§ **Aim a**
Identify every line of the records that contains the string "Violin", matching case exactly.

§ **Selected passage**
There aren’t many ETFs that focus on the kind of stocks that went up on this chart. But the Market Vectors Agribusiness ETF (MOO) is one that does. MOO’s top 10 holdings make up nearly 60% of the entire fund. No. 1 on the list, making up 8.5% of the holdings, is Deere & Co. – the quintessential farm equipment stock. Nos. 2 and 3 are PotashCorp and Mosaic, the leading producers of fertilizer. Potash is the subject of a buyout battle right now, and its outcome is uncertain. Mosaic could well become a takeover target. So it’s a volatile, but also exciting, time for the sector.

MOO also gives you access to stocks you can’t buy on US exchanges, like Wilmar Intl., an Asian agribusiness giant. It’s the world’s largest producer of palm oil and the second-largest company ranked by market cap on the Singapore stock exchange. It’s a simple call. Buy MOO and hold it. We don’t know if you’ll be able to ride it all the way to when world population reaches 9 billion in 2050…but it’ll have staying power.

§ **Rows**
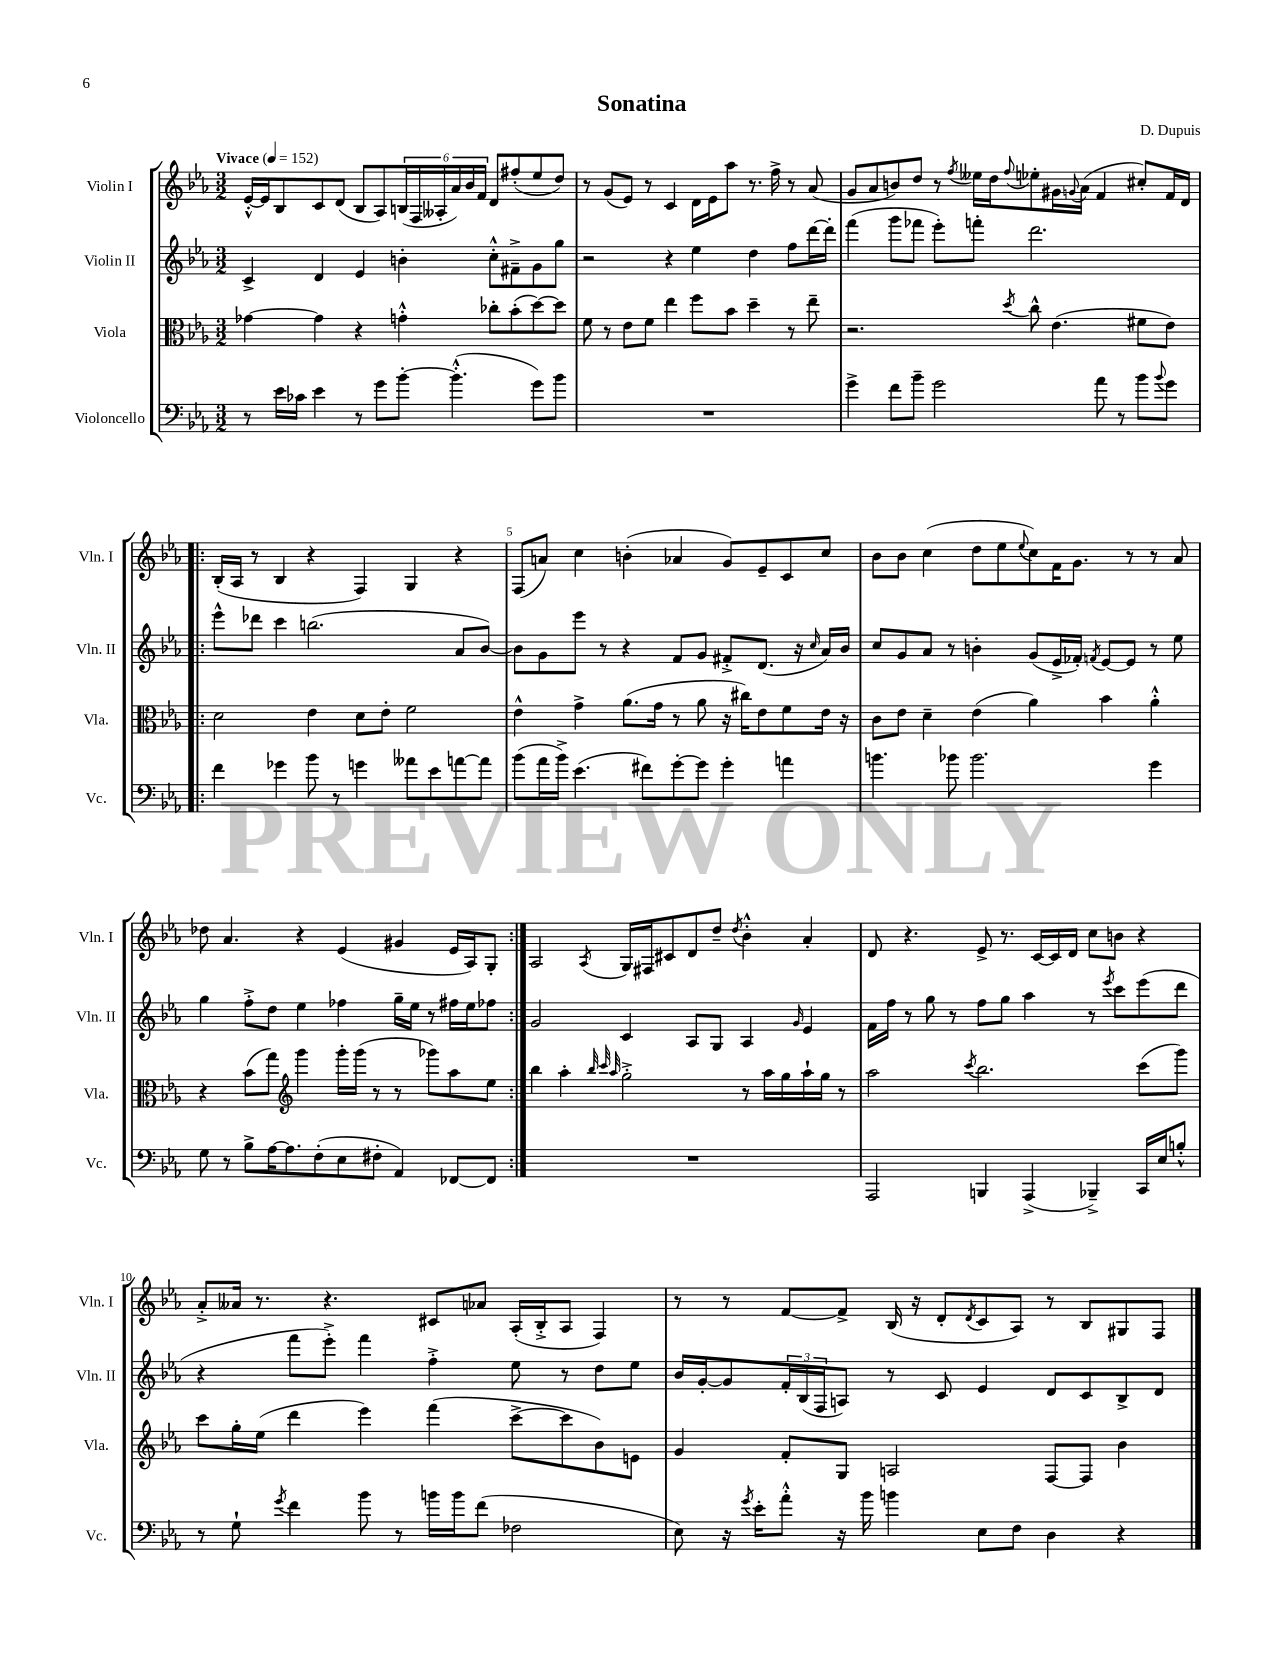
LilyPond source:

\header { title = "Sonatina" composer = "D. Dupuis" }
<<
\new StaffGroup <<
\new Staff = "s0" \with { instrumentName = "Violin I" shortInstrumentName = "Vln. I" } {
    \clef treble \key ees \major \numericTimeSignature \time 3/2 \tempo "Vivace" 4 = 152
    ees'16~-.-^ ees'16 bes8 c'8 d'8( bes8 aes8) \tuplet 6/4 { b16( f16 aeses16-. aes'16) bes'16 f'16 } d'8 fis''8-.( ees''8 d''8) |
    r8 g'8( ees'8) r8 c'4 d'16 ees'16 aes''8 r8. f''16-> r8 aes'8( |
    g'8 aes'8 b'8) d''8 r8 \acciaccatura { f''8 } eeses''16 d''16 \appoggiatura { f''8 } ees''8-. gis'16 \appoggiatura { g'8 } aes'16( f'4 cis''8-.) f'16 d'16 |
    \repeat volta 2 { bes16-.( aes16 r8 bes4 r4 f4) g4 r4 |
    f8( a'8) c''4 b'4-.( aes'4 g'8) ees'8-- c'8 c''8 |
    bes'8 bes'8 c''4( d''8 ees''8 \appoggiatura { ees''8 } c''8) f'16 g'8. r8 r8 aes'8 |
    des''8 aes'4. r4 ees'4( gis'4 ees'16 aes16) g8-. | }
    aes2 \acciaccatura { aes8 } g16 fis16 cis'8 d'8 d''8-- \acciaccatura { d''8 } bes'4-.-^ aes'4-. |
    d'8 r4. ees'8-> r8. c'16~ c'16 d'16 c''8 b'8 r4 |
    aes'8-.-> aeses'16 r8. r4. cis'8 aes'8 aes16-.( bes16-.-> aes8 f4) |
    r8 r8 f'8~ f'8-> bes16( r16 d'8-. \acciaccatura { d'8 } c'8 aes8) r8 bes8 gis8 f8 \bar "|." |
}
\new Staff = "s1" \with { instrumentName = "Violin II" shortInstrumentName = "Vln. II" } {
    \clef treble \key ees \major \numericTimeSignature \time 3/2
    c'4-> d'4 ees'4 b'4-. c''8-.-^ fis'8---> g'8 g''8 |
    r2 r4 ees''4 d''4 f''8 d'''16~ d'''16-. |
    f'''4( g'''8 fes'''8 ees'''8-.) f'''8-. d'''2. |
    \repeat volta 2 { ees'''8-^ des'''8 c'''4 b''2.( aes'8 bes'8~) |
    bes'8 g'8 ees'''8 r8 r4 f'8 g'8 fis'8-.-> d'8.( r16 \grace { c''16 } aes'16) bes'16 |
    c''8 g'8 aes'8 r8 b'4-. g'8( ees'16-> fes'16-.) \acciaccatura { f'8 } ees'8~ ees'8 r8 ees''8 |
    g''4 f''8-.-> d''8 ees''4 fes''4 g''16-- ees''16 r8 fis''16 ees''16 fes''8 | }
    g'2 c'4 aes8 g8 aes4 \grace { g'16 } ees'4 |
    f'16 f''16 r8 g''8 r8 f''8 g''8 aes''4 r8 \acciaccatura { ees'''8 } c'''8 ees'''8( d'''8 |
    r4 f'''8 ees'''8-.->) f'''4 f''4-.-> ees''8 r8 d''8 ees''8 |
    bes'16 g'16~-. g'8 \tuplet 3/2 { f'16-. bes16( f16 } a8) r8 c'8 ees'4 d'8 c'8 bes8-> d'8 \bar "|." |
}
\new Staff = "s2" \with { instrumentName = "Viola" shortInstrumentName = "Vla." } {
    \clef alto \key ees \major \numericTimeSignature \time 3/2
    ges'4~ ges'4 r4 g'4-.-^ ces''8-. bes'8-.( d''8~) d''8 |
    f'8 r8 ees'8 f'8 ees''4 f''8 bes'8 d''4-- r8 ees''8-- |
    r2. \acciaccatura { d''8 } c''8-^ ees'4.( fis'8 ees'8) |
    \repeat volta 2 { d'2 ees'4 d'8 ees'8-. f'2 |
    ees'4-^ g'4-> aes'8.( g'16 r8 aes'8 r16 cis''16) ees'8 f'8 ees'16 r16 |
    c'8 ees'8 d'4-- ees'4( aes'4) bes'4 aes'4-.-^ |
    r4 bes'8( g''8) \clef treble g'''4 g'''16-. g'''16( r8 r8 ges'''8) aes''8 ees''8 | }
    bes''4 aes''4-. \grace { bes''32 c'''32 aes''32 } g''2-.-> r8 aes''16 g''16 aes''16-! g''16 r8 |
    aes''2 \acciaccatura { c'''8 } bes''2. c'''8( g'''8) |
    c'''8 g''16-. ees''16( d'''4 ees'''4) f'''4( c'''8~-> c'''8 bes'8) e'8 |
    g'4 f'8-. g8 a2 f8~ f8 bes'4 \bar "|." |
}
\new Staff = "s3" \with { instrumentName = "Violoncello" shortInstrumentName = "Vc." } {
    \clef bass \key ees \major \numericTimeSignature \time 3/2
    r8 ees'16 ces'16 ees'4 r8 g'8 bes'8~-. bes'4.-.-^( g'8) bes'8 |
    R1. |
    g'4-> f'8 bes'8-- g'2 aes'8 r8 bes'8 \appoggiatura { bes'8 } g'8 |
    \repeat volta 2 { f'4 ges'4 bes'8 r8 g'4 aeses'8 ees'8 a'8~ a'8 |
    bes'8( aes'16 bes'16->) ees'4.( fis'8) g'8~-. g'8 g'4-. a'4 |
    b'4. bes'8 bes'2. g'4 |
    g8 r8 bes8-> aes16~ aes8. f8-.( ees8 fis8-. aes,4) fes,8~ fes,8 | }
    R1. |
    aes,,2 b,,4 aes,,4->( bes,,4--->) c,16 ees16 b8-.-^ |
    r8 g8-! \acciaccatura { g'8 } f'4 bes'8 r8 b'16 b'16 f'8( fes2 |
    ees8) r16 \acciaccatura { g'8 } ees'16-. aes'8-.-^ r16 bes'16 b'4 ees8 f8 d4 r4 \bar "|." |
}
>>
>>
\layout { \context { \Score \override BarNumber.break-visibility = ##(#f #t #t) barNumberVisibility = #(every-nth-bar-number-visible 5) } }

§ **Aim b**
Answer these questions from the passage on the agribusiness ETF:
(i) What share of the fund's holdings does Deere & Co. make up?
(ii) Which company is the subject of a buyout battle?
(iii) What is Wilmar Intl. the world's largest producer of?

§ **Complete answer a**
\new Staff = "s0" \with { instrumentName = "Violin I" shortInstrumentName = "Vln. I" } {
\new Staff = "s1" \with { instrumentName = "Violin II" shortInstrumentName = "Vln. II" } {

§ **Complete answer b**
(i) 8.5%
(ii) PotashCorp
(iii) Palm oil